= ASSIGNED TASK =
Rewrite the text in the listing as a JSON list of strings, one string per line, with blank lines skipped. Leave the pictures out of the list.

═════ DATA FOR THIS EXERCISE

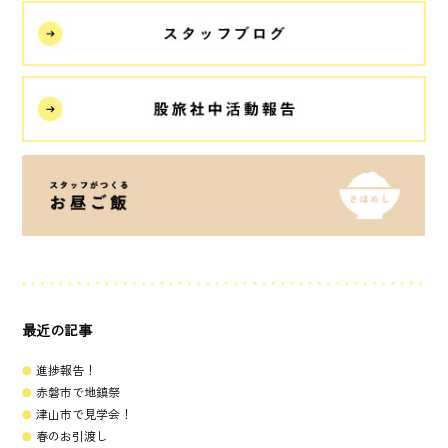
最近の記事
進捗報告！
赤磐市で地鎮祭
津山市で見学会！
春のお引渡し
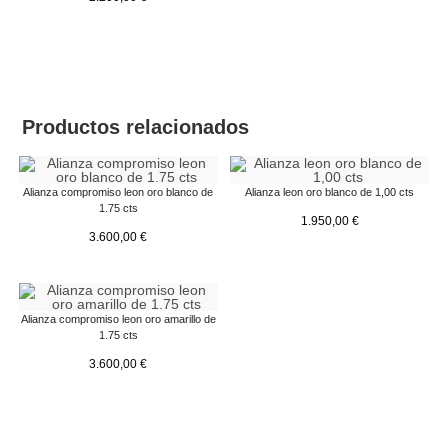
Productos relacionados
Alianza compromiso leon oro blanco de
Alianza leon oro blanco de 1,00 cts
1.75 cts
1.950,00
€
3.600,00
€
Alianza compromiso leon oro amarillo de
1.75 cts
3.600,00
€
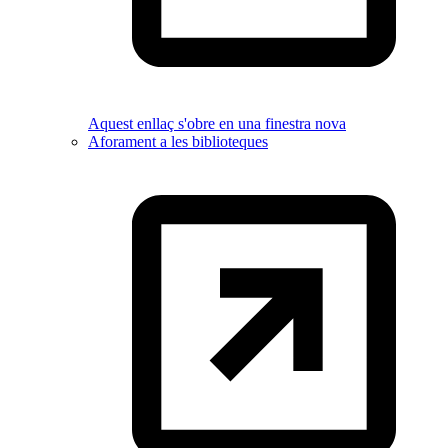
Aquest enllaç s'obre en una finestra nova
Aforament a les biblioteques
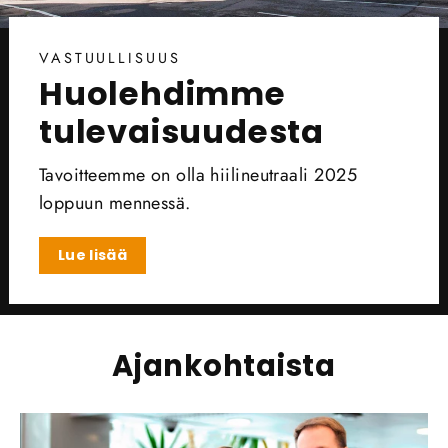
VASTUULLISUUS
Huolehdimme
tulevaisuudesta
Tavoitteemme on olla hiilineutraali 2025
loppuun mennessä.
Lue lisää
Ajankohtaista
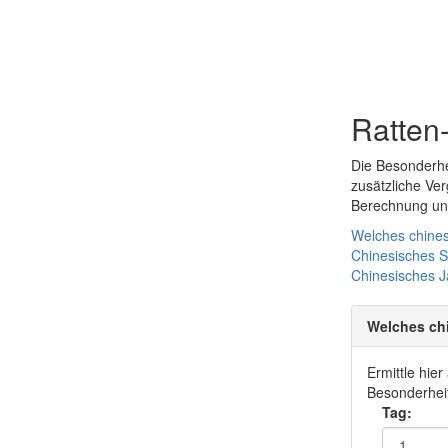
Ratten
Die Besonderhe
zusätzliche Ve
Berechnung und
Welches chines
Chinesisches 
Chinesisches
J
Welches ch
Ermittle hie
Besonderheit
Tag:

══════════

= OUTPUT FOR THIS TASK =
[
  "最近の記事",
  "進捗報告！",
  "赤磐市で地鎮祭",
  "津山市で見学会！",
  "春のお引渡し",
  "Productos relacionados",
  "Alianza compromiso leon oro blanco de",
  "Alianza leon oro blanco de 1,00 cts",
  "1.75 cts",
  "1.950,00",
  "€",
  "3.600,00",
  "€",
  "Alianza compromiso leon oro amarillo de",
  "1.75 cts",
  "3.600,00",
  "€",
  "Aquest enllaç s'obre en una finestra nova",
  "Aforament a les biblioteques",
  "VASTUULLISUUS",
  "Huolehdimme",
  "tulevaisuudesta",
  "Tavoitteemme on olla hiilineutraali 2025",
  "loppuun mennessä.",
  "Lue lisää",
  "Ajankohtaista",
  "Ratten",
  "Die Besonderhe",
  "zusätzliche Ve",
  "Berechnung und",
  "Welches chines",
  "Chinesisches ",
  "Chinesisches",
  "J",
  "Welches ch",
  "Ermittle hie",
  "Besonderheit",
  "Tag:"
]